London calling for AUT law scholar
AUT Law graduate Charlie Piho is set to spend six weeks later this year working in the heart of the London legal community, having recently been awarded a Pegasus Scholarship.
Established in 1987, the Pegasus Scholarship aims to build links between legal professions across the world who work in the common law system. Open to litigation practitioners with less than five years’ experience in a practice, Charlie is one of three Pegasus Scholars from New Zealand who will work in some of the most distinguished barristers’ chambers in central London undertaking research, attending conferences, writing and reading cases, and attending court.
Charlie will travel to London in November, temporarily leaving his job as an intermediate Crown prosecutor at Kayes Fletcher Walker – a South Auckland law firm and the office of the Manukau Crown Solicitor, Natalie Walker.

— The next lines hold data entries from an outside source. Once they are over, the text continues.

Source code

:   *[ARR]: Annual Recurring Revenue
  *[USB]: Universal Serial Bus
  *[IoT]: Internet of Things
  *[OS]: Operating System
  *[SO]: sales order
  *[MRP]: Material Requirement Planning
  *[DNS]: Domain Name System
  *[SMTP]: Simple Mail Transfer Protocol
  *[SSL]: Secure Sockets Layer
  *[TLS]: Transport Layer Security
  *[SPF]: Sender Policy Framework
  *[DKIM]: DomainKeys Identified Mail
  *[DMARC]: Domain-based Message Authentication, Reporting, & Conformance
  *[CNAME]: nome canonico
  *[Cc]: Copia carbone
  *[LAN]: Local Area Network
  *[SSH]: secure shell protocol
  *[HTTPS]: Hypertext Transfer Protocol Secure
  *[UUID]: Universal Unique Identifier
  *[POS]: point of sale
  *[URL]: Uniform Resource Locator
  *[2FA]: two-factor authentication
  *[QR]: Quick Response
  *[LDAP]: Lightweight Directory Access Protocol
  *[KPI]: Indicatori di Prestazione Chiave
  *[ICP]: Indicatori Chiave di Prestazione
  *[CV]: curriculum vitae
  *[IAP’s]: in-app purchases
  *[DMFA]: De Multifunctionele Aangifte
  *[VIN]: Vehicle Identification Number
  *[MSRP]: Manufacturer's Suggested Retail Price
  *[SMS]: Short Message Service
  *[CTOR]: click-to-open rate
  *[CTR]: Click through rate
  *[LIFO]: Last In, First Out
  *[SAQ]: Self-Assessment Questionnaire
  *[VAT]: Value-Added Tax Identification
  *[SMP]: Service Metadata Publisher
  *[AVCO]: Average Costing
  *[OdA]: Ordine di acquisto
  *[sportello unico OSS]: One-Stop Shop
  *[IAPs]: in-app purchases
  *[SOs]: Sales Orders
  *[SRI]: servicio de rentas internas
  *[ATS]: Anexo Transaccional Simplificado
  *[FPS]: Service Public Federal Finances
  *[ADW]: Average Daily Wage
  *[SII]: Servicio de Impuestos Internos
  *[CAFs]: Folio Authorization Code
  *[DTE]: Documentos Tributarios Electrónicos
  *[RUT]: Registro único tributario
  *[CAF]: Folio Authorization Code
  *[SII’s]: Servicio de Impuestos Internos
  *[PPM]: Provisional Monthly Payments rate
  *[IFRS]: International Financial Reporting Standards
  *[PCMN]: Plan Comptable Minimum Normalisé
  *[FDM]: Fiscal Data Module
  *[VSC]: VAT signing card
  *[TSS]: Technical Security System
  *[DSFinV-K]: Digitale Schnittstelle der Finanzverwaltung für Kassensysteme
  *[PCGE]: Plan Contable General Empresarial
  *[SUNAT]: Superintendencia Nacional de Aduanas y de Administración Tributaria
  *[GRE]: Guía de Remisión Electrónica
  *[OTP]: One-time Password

While in London, he is most likely to be shadowing Queen’s Counsel practising criminal law, he says.
“I’m really excited to have the opportunity to work alongside some of the leading criminal barristers in London and to get to learn and observe how criminal trials and appeal hearings operate in a different Commonwealth jurisdiction,” says Charlie.
“I believe that the international experience will challenge me to look at things from a different perspective and broaden my skills with a completely different dimension. I am hoping to bring that different perspective and knowledge back to my home in South Auckland, and use it to further grow and develop as a trial lawyer.”
Charlie, who is of Cook Island descent and co-founded AUT’s Māori and Pacific Law Students’ Association, which has since become two separate associations, completed his law (hons) degree in 2012 before starting work at Kensington Swan. He has been at Kayes Fletcher Walker as a Crown prosecutor in South Auckland for nearly three years, and says he was attracted by the opportunity to try and build on the success already achieved before him by other Pacific Island lawyers from South Auckland – some of whom now sit on the bench at the Manukau District Court – by continuing to break boundaries and pave the way for the next generation of Pacific Island lawyers.
“I also love the diverse range of vibrant people and cultures you get to experience on a daily basis in living out here in South Auckland. And not to forget, my wife and I live locally so it’s a very handy commute for me to and from work each day.”
Professor Charles Rickett, Dean of the AUT Law School, is delighted by this further success in Charlie’s career development.
“Charlie is an outstanding young man with a great future ahead of him. He is a fantastic role model for any young and aspiring lawyers,” says Professor Rickett.